Composite Score Calculation (Priority: High)
Compute weighted sum of normalized metrics.
Apply default weights, tie-breakers, and caps.
Enforce minimum denominator gates.
Anti-Gaming & Fairness (Priority: Medium)
Exclude short calls, cap repeated dials, penalize cherry-picking, split revenue attribution, and freeze cohort membership per window.
Time Windowing & Recompute (Priority: High)
Support daily, weekly, monthly, and quarterly windows.
Schedule recomputation and handle late-arriving data.
Service Interfaces (Priority: High)
Expose API/data contracts for per-agent, per-window scores and metrics.
Support batch export to data warehouse.
Explainability & Audit Logging (Priority: Medium)
Store per-agent, per-window artifacts: metric contributions, normalization baselines, weights, and exclusions.
Monitoring & Calibration (Priority: Medium)
Implement data quality checks, drift detection, job health monitoring, and calibration routines.

User Experience Overview: Although there is no direct user interface, the following outlines how system users and integrators interact with the backend service.

→ COLLECTED MATERIAL
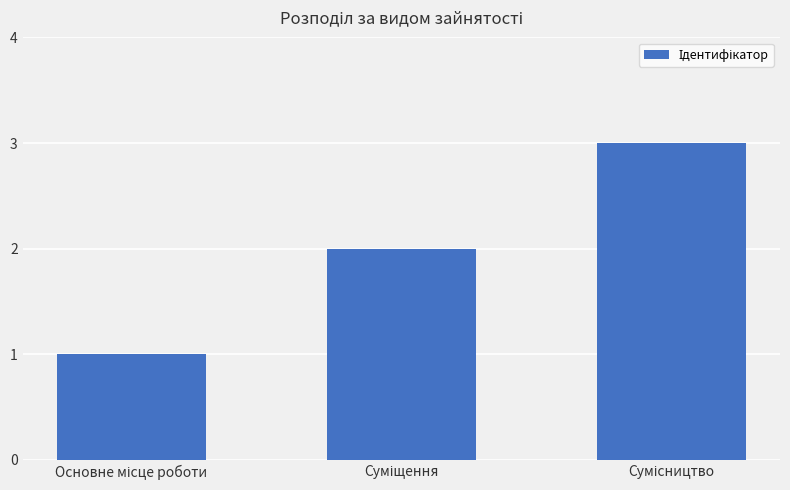

What is the sum of all values?

6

→ DIRECTIONS FOR THIS TASK
Repeat the scoring requirements word for word from "Schedule recomputation and" to "and calibration routines.".

→ TASK RESPONSE
Schedule recomputation and handle late-arriving data.
Service Interfaces (Priority: High)
Expose API/data contracts for per-agent, per-window scores and metrics.
Support batch export to data warehouse.
Explainability & Audit Logging (Priority: Medium)
Store per-agent, per-window artifacts: metric contributions, normalization baselines, weights, and exclusions.
Monitoring & Calibration (Priority: Medium)
Implement data quality checks, drift detection, job health monitoring, and calibration routines.